Some people are playing a game online. Every time a person plays, a new game board is generated randomly. On generation of a new board, the player can also choose a special weapon. (The choice of weapon does not affect the board generation.)
Over time, observed data are like this:
player weapon win
3 5 0 # player 3 used weapon 5 and lost
4 2 1 # player 4 used weapon 2 and won
8 1 1 # player 8 used no weapon and won
To find out if some players are better with some weapons, and others with other weapons, I've modeled this as a Bayesian logistic regression:
$logit(Pr(Win=1)) = \alpha_{p,w}$
$\alpha_{p,w} \sim N(\mu_{w},\sigma^2)$
So, $\mu_w$ is the effect of weapon $w$ across all players, and $\alpha_{p,w}$ is the effect of player $p$ with weapon $w$.
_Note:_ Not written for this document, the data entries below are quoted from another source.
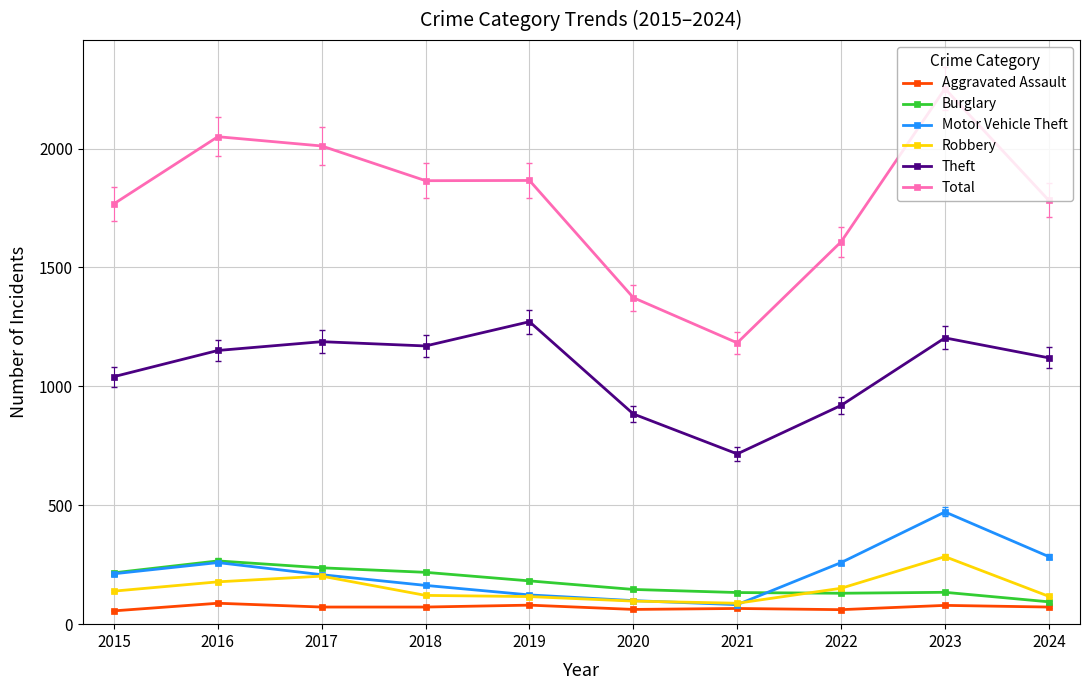

What is the sum of all Total values?

17758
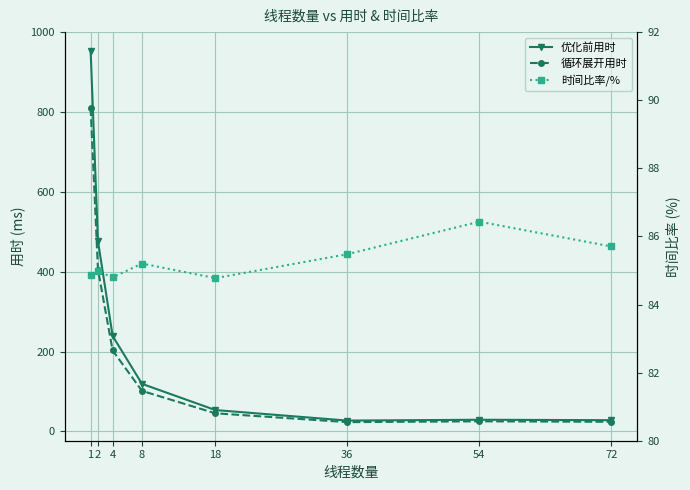

What is the difference between the 优化前用时 values at 1 and 8?

835.0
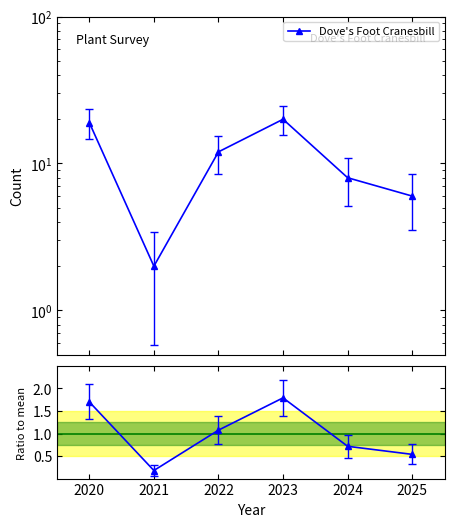

At which label does Dove's Foot Cranesbill reach its peak?

2023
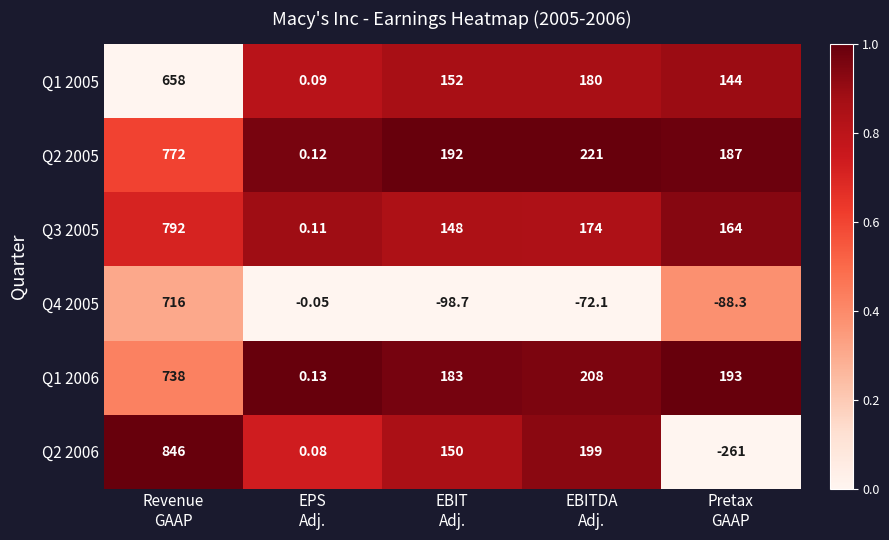

How many distinct data groups are displayed?

6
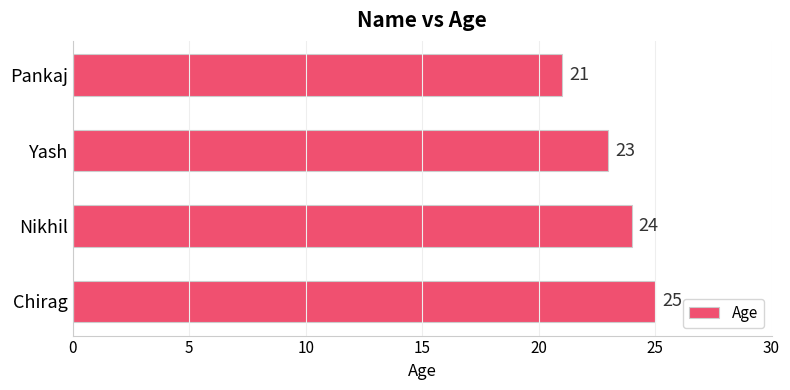

What is the greatest value displayed?

25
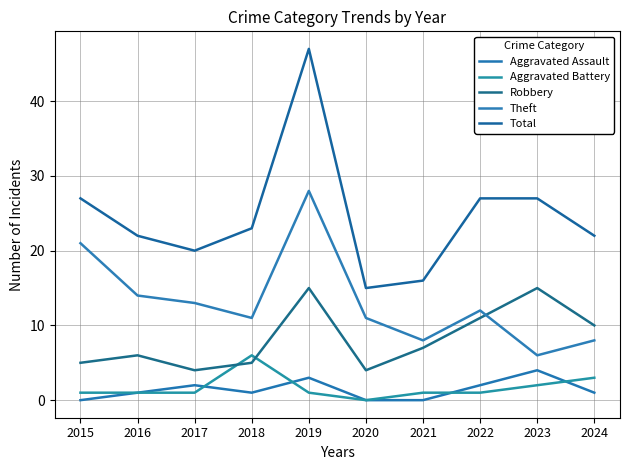

The Robbery series shows 7 at 2017. True or false?

False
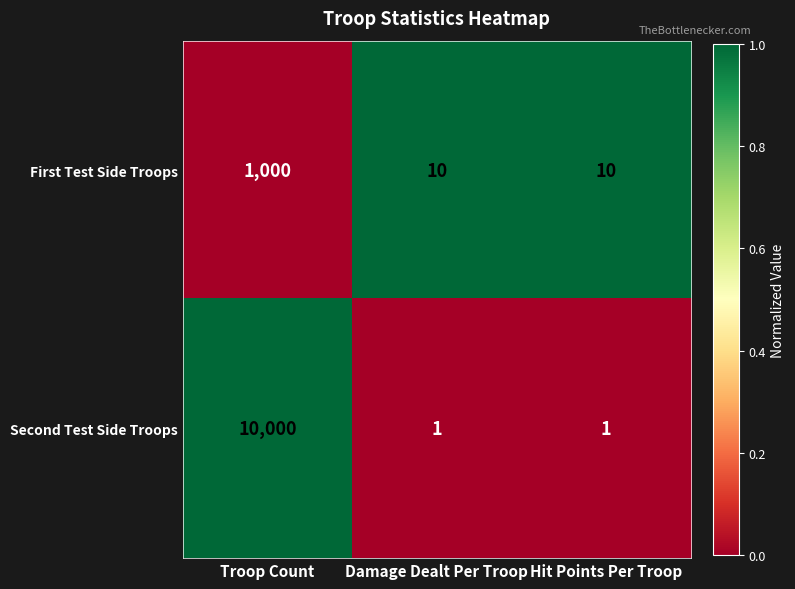

What is the maximum value for First Test Side Troops?

1000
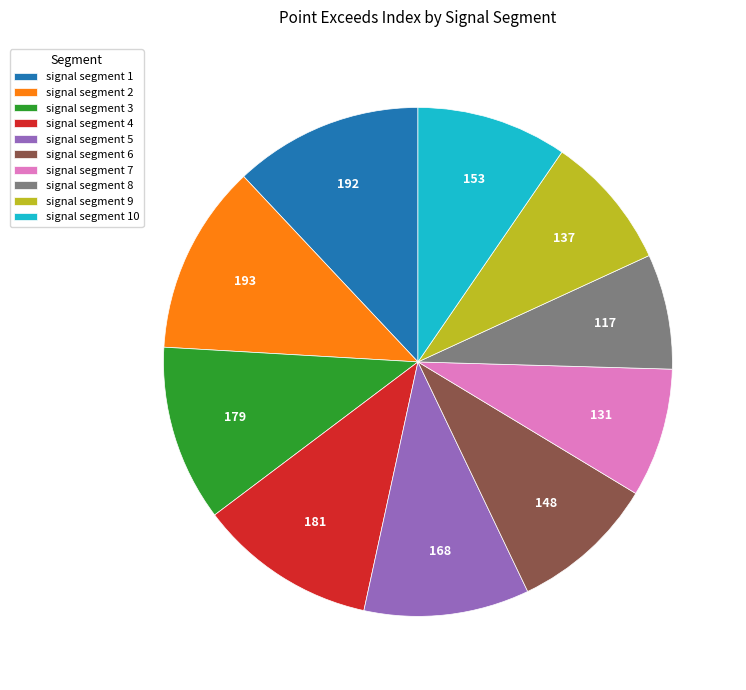

Count the number of slices in the pie.

10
Because this is a Bayesian model, the prior for $\alpha_{p,w}$ is $\mu_w$, so in theory, I can estimate $\alpha_{p,w}$ for all combinations of $p$ and $w$ even if some players never use some weapons. (JAGS will do this with nested for loops over players and weapons, for example.) But is that a bad idea?
Also, is there a special name for this kind of model?
P.S. Please edit the title and tags if you can make it clearer.